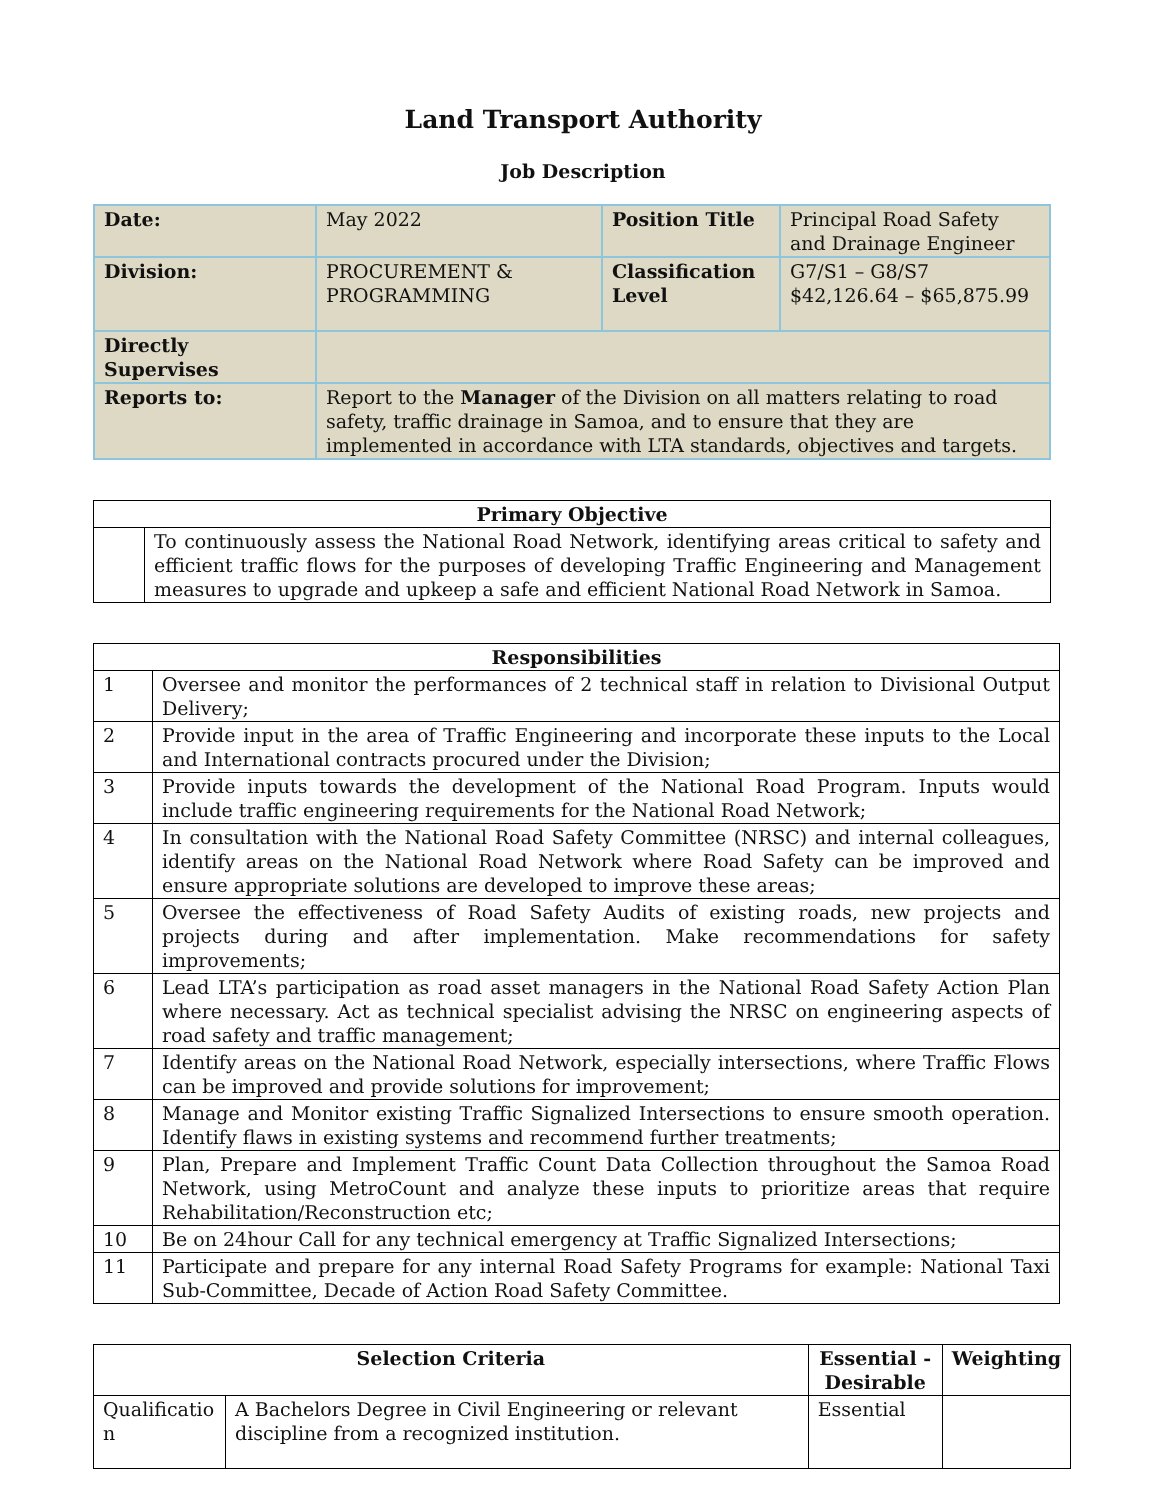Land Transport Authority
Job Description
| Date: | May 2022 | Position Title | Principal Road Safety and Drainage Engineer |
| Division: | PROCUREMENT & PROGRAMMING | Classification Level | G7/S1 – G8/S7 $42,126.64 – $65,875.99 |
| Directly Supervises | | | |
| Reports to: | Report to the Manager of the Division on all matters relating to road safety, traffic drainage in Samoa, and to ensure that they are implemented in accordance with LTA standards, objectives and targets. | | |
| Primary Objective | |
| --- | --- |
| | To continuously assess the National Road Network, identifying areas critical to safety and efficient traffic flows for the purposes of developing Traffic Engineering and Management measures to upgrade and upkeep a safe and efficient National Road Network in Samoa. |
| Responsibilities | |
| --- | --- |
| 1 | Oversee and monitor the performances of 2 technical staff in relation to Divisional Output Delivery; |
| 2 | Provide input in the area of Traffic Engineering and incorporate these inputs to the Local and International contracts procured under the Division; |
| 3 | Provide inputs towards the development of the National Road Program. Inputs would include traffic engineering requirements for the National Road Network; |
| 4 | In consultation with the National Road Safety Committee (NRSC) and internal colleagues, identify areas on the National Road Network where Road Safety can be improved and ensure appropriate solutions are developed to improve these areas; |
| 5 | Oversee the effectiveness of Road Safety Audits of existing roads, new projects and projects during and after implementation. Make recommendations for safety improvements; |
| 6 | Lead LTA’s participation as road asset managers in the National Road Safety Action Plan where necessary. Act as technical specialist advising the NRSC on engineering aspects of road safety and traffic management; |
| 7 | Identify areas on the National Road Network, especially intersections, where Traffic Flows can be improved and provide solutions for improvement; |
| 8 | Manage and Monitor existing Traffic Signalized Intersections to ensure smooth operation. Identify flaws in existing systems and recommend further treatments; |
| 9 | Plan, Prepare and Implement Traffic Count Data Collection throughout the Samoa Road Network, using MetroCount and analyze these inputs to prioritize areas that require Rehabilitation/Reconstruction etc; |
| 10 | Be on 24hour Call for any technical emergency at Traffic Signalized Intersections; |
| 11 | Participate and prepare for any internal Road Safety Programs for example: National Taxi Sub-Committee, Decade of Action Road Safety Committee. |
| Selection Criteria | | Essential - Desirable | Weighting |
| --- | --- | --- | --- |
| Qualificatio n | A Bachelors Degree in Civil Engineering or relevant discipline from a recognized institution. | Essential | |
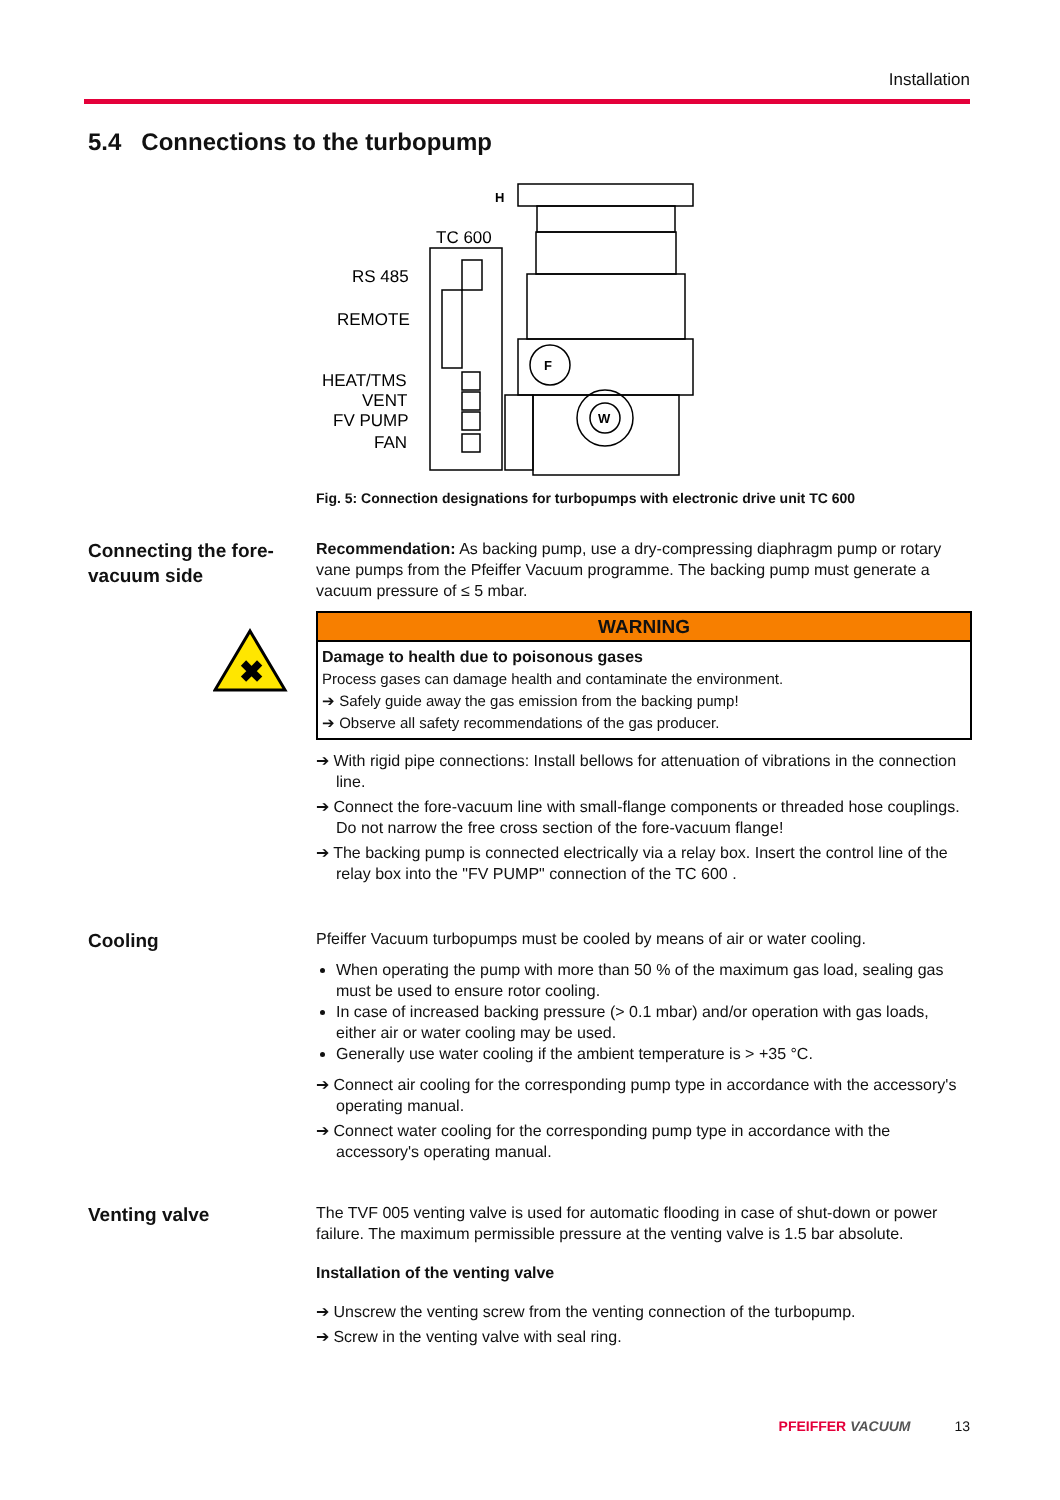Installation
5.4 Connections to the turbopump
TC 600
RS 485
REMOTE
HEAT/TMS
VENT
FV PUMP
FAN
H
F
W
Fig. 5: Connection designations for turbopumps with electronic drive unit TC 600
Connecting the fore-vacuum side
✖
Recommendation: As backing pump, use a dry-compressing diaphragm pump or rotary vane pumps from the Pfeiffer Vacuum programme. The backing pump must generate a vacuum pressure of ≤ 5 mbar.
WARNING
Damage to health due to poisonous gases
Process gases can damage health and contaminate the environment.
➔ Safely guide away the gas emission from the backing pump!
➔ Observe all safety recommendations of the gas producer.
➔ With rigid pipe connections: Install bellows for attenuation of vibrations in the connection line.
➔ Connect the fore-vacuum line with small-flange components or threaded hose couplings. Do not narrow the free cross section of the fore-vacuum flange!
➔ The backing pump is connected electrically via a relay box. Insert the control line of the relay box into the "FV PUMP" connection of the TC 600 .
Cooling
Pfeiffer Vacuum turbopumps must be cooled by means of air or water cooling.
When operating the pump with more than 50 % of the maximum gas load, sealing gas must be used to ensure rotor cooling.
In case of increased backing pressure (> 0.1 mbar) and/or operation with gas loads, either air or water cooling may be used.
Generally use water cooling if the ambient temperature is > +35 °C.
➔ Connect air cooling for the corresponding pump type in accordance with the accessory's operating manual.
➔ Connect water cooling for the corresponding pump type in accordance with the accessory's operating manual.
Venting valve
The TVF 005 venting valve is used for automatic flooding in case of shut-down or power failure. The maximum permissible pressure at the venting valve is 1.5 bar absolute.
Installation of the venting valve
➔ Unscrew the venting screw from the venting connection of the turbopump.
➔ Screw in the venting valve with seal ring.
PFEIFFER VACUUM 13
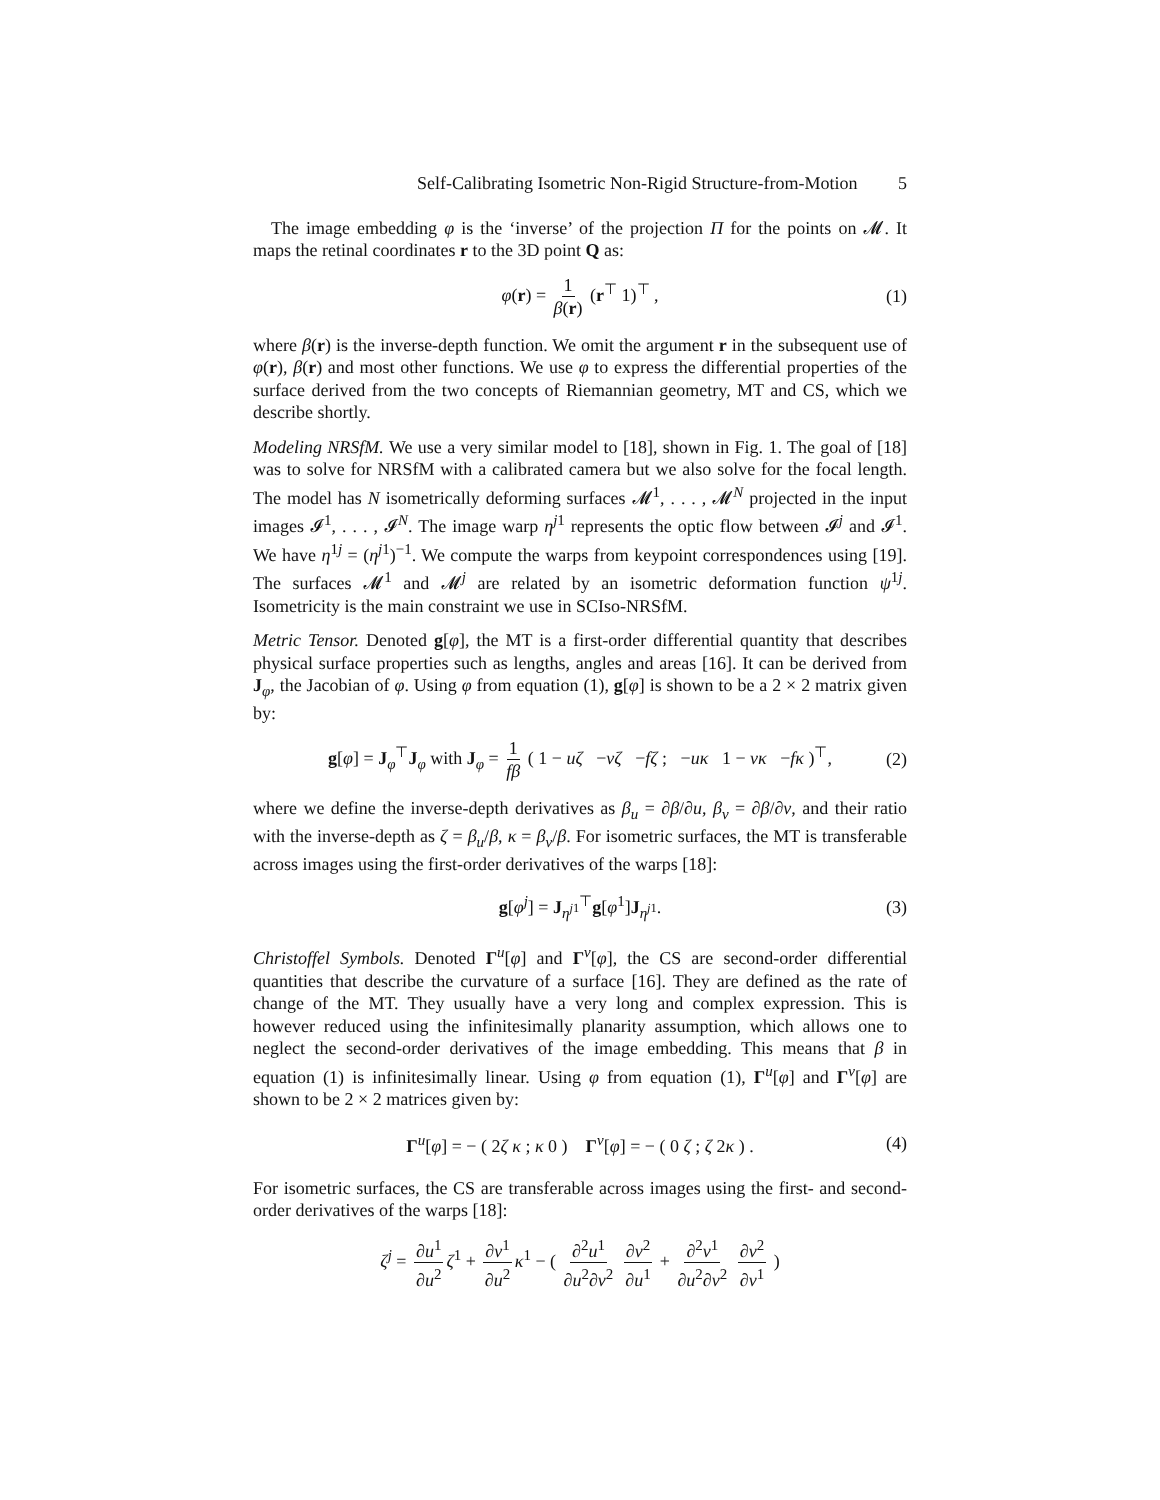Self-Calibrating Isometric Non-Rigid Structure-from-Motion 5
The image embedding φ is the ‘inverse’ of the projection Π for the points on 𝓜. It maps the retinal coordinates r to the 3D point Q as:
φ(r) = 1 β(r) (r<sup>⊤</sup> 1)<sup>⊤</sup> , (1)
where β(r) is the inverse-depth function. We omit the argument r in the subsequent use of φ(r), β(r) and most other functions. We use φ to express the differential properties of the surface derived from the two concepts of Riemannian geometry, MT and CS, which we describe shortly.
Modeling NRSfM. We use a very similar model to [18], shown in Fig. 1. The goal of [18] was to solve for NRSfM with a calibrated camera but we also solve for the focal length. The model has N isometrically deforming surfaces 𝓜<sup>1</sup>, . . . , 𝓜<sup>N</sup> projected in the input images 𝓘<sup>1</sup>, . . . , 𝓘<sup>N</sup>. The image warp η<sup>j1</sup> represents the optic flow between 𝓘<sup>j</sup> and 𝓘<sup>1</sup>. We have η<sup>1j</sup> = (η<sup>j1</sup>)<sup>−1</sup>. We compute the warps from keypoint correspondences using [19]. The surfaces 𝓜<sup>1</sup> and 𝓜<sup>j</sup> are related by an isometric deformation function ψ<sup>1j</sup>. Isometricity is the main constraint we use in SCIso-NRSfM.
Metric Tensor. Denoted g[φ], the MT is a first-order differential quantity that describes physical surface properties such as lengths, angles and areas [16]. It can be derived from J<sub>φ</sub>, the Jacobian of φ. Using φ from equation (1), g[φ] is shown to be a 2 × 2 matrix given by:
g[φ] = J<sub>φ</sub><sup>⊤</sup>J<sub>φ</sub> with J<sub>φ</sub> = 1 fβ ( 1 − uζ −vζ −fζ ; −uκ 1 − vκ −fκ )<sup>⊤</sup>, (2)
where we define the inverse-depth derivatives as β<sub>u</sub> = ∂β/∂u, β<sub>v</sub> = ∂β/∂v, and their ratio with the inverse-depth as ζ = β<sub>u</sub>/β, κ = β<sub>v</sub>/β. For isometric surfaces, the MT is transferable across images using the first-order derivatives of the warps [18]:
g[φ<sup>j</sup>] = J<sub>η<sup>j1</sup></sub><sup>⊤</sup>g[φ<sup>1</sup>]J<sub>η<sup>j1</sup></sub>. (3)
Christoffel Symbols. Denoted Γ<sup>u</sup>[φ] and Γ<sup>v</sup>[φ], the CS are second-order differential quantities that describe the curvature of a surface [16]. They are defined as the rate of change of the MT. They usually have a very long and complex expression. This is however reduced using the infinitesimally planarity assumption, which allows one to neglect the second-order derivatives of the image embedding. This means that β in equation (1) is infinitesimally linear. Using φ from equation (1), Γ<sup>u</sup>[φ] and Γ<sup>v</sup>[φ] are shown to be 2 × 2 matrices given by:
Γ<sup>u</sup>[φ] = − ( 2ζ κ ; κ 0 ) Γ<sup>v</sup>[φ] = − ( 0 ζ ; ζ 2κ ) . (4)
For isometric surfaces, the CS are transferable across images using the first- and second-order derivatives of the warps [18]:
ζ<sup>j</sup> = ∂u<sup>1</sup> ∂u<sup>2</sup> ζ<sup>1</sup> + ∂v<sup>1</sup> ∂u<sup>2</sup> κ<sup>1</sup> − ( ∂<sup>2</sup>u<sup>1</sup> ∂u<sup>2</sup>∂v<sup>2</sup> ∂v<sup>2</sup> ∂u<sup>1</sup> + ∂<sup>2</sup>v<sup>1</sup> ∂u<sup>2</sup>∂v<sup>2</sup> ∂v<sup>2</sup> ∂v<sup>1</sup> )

> **What the exercise asks**
Where the material contains pictures, leave them out and copy the rest verbatim.

> **Response to this exercise**
Land Transport Authority
Job Description
| Date: | May 2022 | Position Title | Principal Road Safety and Drainage Engineer |
| Division: | PROCUREMENT & PROGRAMMING | Classification Level | G7/S1 – G8/S7 $42,126.64 – $65,875.99 |
| Directly Supervises | | | |
| Reports to: | Report to the Manager of the Division on all matters relating to road safety, traffic drainage in Samoa, and to ensure that they are implemented in accordance with LTA standards, objectives and targets. | | |
| Primary Objective | |
| --- | --- |
| | To continuously assess the National Road Network, identifying areas critical to safety and efficient traffic flows for the purposes of developing Traffic Engineering and Management measures to upgrade and upkeep a safe and efficient National Road Network in Samoa. |
| Responsibilities | |
| --- | --- |
| 1 | Oversee and monitor the performances of 2 technical staff in relation to Divisional Output Delivery; |
| 2 | Provide input in the area of Traffic Engineering and incorporate these inputs to the Local and International contracts procured under the Division; |
| 3 | Provide inputs towards the development of the National Road Program. Inputs would include traffic engineering requirements for the National Road Network; |
| 4 | In consultation with the National Road Safety Committee (NRSC) and internal colleagues, identify areas on the National Road Network where Road Safety can be improved and ensure appropriate solutions are developed to improve these areas; |
| 5 | Oversee the effectiveness of Road Safety Audits of existing roads, new projects and projects during and after implementation. Make recommendations for safety improvements; |
| 6 | Lead LTA’s participation as road asset managers in the National Road Safety Action Plan where necessary. Act as technical specialist advising the NRSC on engineering aspects of road safety and traffic management; |
| 7 | Identify areas on the National Road Network, especially intersections, where Traffic Flows can be improved and provide solutions for improvement; |
| 8 | Manage and Monitor existing Traffic Signalized Intersections to ensure smooth operation. Identify flaws in existing systems and recommend further treatments; |
| 9 | Plan, Prepare and Implement Traffic Count Data Collection throughout the Samoa Road Network, using MetroCount and analyze these inputs to prioritize areas that require Rehabilitation/Reconstruction etc; |
| 10 | Be on 24hour Call for any technical emergency at Traffic Signalized Intersections; |
| 11 | Participate and prepare for any internal Road Safety Programs for example: National Taxi Sub-Committee, Decade of Action Road Safety Committee. |
| Selection Criteria | | Essential - Desirable | Weighting |
| --- | --- | --- | --- |
| Qualificatio n | A Bachelors Degree in Civil Engineering or relevant discipline from a recognized institution. | Essential | |
Installation
5.4 Connections to the turbopump
TC 600
RS 485
REMOTE
HEAT/TMS
VENT
FV PUMP
FAN
H
F
W
Fig. 5: Connection designations for turbopumps with electronic drive unit TC 600
Connecting the fore-vacuum side
✖
Recommendation: As backing pump, use a dry-compressing diaphragm pump or rotary vane pumps from the Pfeiffer Vacuum programme. The backing pump must generate a vacuum pressure of ≤ 5 mbar.
WARNING
Damage to health due to poisonous gases
Process gases can damage health and contaminate the environment.
➔ Safely guide away the gas emission from the backing pump!
➔ Observe all safety recommendations of the gas producer.
➔ With rigid pipe connections: Install bellows for attenuation of vibrations in the connection line.
➔ Connect the fore-vacuum line with small-flange components or threaded hose couplings. Do not narrow the free cross section of the fore-vacuum flange!
➔ The backing pump is connected electrically via a relay box. Insert the control line of the relay box into the "FV PUMP" connection of the TC 600 .
Cooling
Pfeiffer Vacuum turbopumps must be cooled by means of air or water cooling.
When operating the pump with more than 50 % of the maximum gas load, sealing gas must be used to ensure rotor cooling.
In case of increased backing pressure (> 0.1 mbar) and/or operation with gas loads, either air or water cooling may be used.
Generally use water cooling if the ambient temperature is > +35 °C.
➔ Connect air cooling for the corresponding pump type in accordance with the accessory's operating manual.
➔ Connect water cooling for the corresponding pump type in accordance with the accessory's operating manual.
Venting valve
The TVF 005 venting valve is used for automatic flooding in case of shut-down or power failure. The maximum permissible pressure at the venting valve is 1.5 bar absolute.
Installation of the venting valve
➔ Unscrew the venting screw from the venting connection of the turbopump.
➔ Screw in the venting valve with seal ring.
PFEIFFER VACUUM 13
Self-Calibrating Isometric Non-Rigid Structure-from-Motion 5
The image embedding φ is the ‘inverse’ of the projection Π for the points on 𝓜. It maps the retinal coordinates r to the 3D point Q as:
φ(r) = 1 β(r) (r<sup>⊤</sup> 1)<sup>⊤</sup> , (1)
where β(r) is the inverse-depth function. We omit the argument r in the subsequent use of φ(r), β(r) and most other functions. We use φ to express the differential properties of the surface derived from the two concepts of Riemannian geometry, MT and CS, which we describe shortly.
Modeling NRSfM. We use a very similar model to [18], shown in Fig. 1. The goal of [18] was to solve for NRSfM with a calibrated camera but we also solve for the focal length. The model has N isometrically deforming surfaces 𝓜<sup>1</sup>, . . . , 𝓜<sup>N</sup> projected in the input images 𝓘<sup>1</sup>, . . . , 𝓘<sup>N</sup>. The image warp η<sup>j1</sup> represents the optic flow between 𝓘<sup>j</sup> and 𝓘<sup>1</sup>. We have η<sup>1j</sup> = (η<sup>j1</sup>)<sup>−1</sup>. We compute the warps from keypoint correspondences using [19]. The surfaces 𝓜<sup>1</sup> and 𝓜<sup>j</sup> are related by an isometric deformation function ψ<sup>1j</sup>. Isometricity is the main constraint we use in SCIso-NRSfM.
Metric Tensor. Denoted g[φ], the MT is a first-order differential quantity that describes physical surface properties such as lengths, angles and areas [16]. It can be derived from J<sub>φ</sub>, the Jacobian of φ. Using φ from equation (1), g[φ] is shown to be a 2 × 2 matrix given by:
g[φ] = J<sub>φ</sub><sup>⊤</sup>J<sub>φ</sub> with J<sub>φ</sub> = 1 fβ ( 1 − uζ −vζ −fζ ; −uκ 1 − vκ −fκ )<sup>⊤</sup>, (2)
where we define the inverse-depth derivatives as β<sub>u</sub> = ∂β/∂u, β<sub>v</sub> = ∂β/∂v, and their ratio with the inverse-depth as ζ = β<sub>u</sub>/β, κ = β<sub>v</sub>/β. For isometric surfaces, the MT is transferable across images using the first-order derivatives of the warps [18]:
g[φ<sup>j</sup>] = J<sub>η<sup>j1</sup></sub><sup>⊤</sup>g[φ<sup>1</sup>]J<sub>η<sup>j1</sup></sub>. (3)
Christoffel Symbols. Denoted Γ<sup>u</sup>[φ] and Γ<sup>v</sup>[φ], the CS are second-order differential quantities that describe the curvature of a surface [16]. They are defined as the rate of change of the MT. They usually have a very long and complex expression. This is however reduced using the infinitesimally planarity assumption, which allows one to neglect the second-order derivatives of the image embedding. This means that β in equation (1) is infinitesimally linear. Using φ from equation (1), Γ<sup>u</sup>[φ] and Γ<sup>v</sup>[φ] are shown to be 2 × 2 matrices given by:
Γ<sup>u</sup>[φ] = − ( 2ζ κ ; κ 0 ) Γ<sup>v</sup>[φ] = − ( 0 ζ ; ζ 2κ ) . (4)
For isometric surfaces, the CS are transferable across images using the first- and second-order derivatives of the warps [18]:
ζ<sup>j</sup> = ∂u<sup>1</sup> ∂u<sup>2</sup> ζ<sup>1</sup> + ∂v<sup>1</sup> ∂u<sup>2</sup> κ<sup>1</sup> − ( ∂<sup>2</sup>u<sup>1</sup> ∂u<sup>2</sup>∂v<sup>2</sup> ∂v<sup>2</sup> ∂u<sup>1</sup> + ∂<sup>2</sup>v<sup>1</sup> ∂u<sup>2</sup>∂v<sup>2</sup> ∂v<sup>2</sup> ∂v<sup>1</sup> )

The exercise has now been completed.